O que poderia ter sido apenas uma típica disputa entre o bloco oposicionista, representado por Kumar, e o governo constituído em torno do partido Bharatiya Janata (BJP), liderado por Modi e representado na disputa por Kovind, ganhou ares interessantes pelo fato de que as figuras escolhidas para encabeçar as chapas eram dois membros da oprimida comunidade Dalit.

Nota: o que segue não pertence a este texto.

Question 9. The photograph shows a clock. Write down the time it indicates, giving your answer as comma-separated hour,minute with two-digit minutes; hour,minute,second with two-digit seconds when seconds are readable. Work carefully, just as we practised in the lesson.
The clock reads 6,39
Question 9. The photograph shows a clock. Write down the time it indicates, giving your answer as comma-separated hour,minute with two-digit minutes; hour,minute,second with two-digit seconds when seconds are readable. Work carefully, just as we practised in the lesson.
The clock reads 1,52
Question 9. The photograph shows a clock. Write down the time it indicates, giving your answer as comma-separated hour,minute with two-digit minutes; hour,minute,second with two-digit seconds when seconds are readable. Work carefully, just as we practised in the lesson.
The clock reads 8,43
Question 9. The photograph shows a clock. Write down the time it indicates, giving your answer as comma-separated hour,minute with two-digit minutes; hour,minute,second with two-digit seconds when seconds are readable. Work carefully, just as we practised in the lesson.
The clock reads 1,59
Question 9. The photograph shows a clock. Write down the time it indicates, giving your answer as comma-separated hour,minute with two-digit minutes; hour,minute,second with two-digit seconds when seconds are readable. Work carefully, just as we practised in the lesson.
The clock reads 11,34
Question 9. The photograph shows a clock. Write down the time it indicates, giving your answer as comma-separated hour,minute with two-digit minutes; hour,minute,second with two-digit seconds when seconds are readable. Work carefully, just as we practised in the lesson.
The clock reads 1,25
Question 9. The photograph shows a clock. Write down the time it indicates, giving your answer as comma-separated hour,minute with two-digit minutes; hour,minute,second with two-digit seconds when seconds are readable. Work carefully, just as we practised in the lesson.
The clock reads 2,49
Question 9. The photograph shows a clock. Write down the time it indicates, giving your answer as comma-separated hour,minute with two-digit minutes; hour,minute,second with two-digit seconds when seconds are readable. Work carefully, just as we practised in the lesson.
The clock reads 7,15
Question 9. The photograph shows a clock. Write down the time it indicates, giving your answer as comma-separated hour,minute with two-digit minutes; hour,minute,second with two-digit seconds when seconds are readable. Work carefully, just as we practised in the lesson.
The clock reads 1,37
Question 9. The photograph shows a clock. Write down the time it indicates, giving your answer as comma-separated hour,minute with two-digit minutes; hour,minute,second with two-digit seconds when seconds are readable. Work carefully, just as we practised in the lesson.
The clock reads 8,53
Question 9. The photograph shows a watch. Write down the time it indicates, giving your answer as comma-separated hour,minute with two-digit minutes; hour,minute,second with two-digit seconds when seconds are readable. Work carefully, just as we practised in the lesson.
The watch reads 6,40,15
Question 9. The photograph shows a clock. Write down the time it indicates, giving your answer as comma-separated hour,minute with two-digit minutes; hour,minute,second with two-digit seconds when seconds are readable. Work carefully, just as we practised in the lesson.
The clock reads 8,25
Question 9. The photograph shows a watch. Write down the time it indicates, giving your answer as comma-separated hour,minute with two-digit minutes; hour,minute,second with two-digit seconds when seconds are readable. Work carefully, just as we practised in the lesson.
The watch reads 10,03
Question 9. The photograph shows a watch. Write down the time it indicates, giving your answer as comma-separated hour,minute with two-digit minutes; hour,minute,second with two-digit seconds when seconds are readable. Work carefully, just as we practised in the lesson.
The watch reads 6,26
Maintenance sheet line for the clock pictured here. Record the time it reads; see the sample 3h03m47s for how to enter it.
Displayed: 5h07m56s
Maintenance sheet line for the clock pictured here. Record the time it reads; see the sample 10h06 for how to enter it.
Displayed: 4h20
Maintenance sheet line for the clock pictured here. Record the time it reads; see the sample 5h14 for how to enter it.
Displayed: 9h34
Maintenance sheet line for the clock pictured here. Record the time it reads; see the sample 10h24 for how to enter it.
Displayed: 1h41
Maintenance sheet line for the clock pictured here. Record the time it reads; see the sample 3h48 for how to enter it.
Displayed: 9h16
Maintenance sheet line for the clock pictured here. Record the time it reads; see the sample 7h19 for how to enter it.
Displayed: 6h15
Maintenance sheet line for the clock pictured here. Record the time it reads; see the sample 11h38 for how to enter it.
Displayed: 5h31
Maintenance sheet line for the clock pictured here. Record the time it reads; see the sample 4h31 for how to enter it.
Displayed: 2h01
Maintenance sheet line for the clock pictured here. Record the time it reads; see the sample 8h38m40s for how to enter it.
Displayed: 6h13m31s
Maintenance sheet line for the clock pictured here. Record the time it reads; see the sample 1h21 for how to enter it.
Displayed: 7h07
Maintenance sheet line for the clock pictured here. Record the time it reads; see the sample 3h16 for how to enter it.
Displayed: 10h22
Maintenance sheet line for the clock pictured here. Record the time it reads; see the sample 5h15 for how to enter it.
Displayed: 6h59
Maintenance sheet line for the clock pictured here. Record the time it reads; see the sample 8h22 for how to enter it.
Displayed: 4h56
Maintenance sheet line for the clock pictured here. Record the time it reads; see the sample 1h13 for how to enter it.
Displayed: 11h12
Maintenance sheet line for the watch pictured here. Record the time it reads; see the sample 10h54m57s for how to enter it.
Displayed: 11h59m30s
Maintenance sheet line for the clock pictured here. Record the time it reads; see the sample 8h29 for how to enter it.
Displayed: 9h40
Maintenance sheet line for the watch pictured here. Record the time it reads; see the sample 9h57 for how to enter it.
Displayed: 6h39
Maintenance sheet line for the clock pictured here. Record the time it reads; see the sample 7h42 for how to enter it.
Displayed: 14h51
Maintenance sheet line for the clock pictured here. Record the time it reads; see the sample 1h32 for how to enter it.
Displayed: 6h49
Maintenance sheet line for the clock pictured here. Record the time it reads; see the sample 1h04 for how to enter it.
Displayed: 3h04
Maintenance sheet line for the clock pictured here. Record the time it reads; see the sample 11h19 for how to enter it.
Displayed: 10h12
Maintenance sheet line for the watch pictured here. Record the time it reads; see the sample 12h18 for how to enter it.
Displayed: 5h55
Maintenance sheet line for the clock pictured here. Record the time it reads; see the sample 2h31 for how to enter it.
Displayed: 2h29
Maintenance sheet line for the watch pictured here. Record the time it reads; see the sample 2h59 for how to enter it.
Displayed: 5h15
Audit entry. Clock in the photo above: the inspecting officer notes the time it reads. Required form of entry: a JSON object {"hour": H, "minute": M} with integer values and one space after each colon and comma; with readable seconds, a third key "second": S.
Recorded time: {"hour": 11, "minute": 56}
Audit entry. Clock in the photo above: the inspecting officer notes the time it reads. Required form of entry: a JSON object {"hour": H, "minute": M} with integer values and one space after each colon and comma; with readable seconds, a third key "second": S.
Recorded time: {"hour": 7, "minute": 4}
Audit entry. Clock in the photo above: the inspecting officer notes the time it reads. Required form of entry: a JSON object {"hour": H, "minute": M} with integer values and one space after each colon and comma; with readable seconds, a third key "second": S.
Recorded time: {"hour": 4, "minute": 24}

No pitoresco sistema de castas do hinduísmo, os Dalits são o povão, a ralé à qual os trabalhos mais desgostosos, degradantes e desprestigiados são atribuídos. A observância de tal sistema foi proscrita com o advento do regime democrático, mas o ingrediente que alimenta sua gramática ancestral permanece na sociedade do país. Tanto que os significativos avanços experimentados por tal grupo nos anos recentes têm sido fruto de uma ação organizada deles próprios, contra a tradição. E não por sua dissolução dentro da sociedade em que a lei oficial não reconhece mais tais segregações.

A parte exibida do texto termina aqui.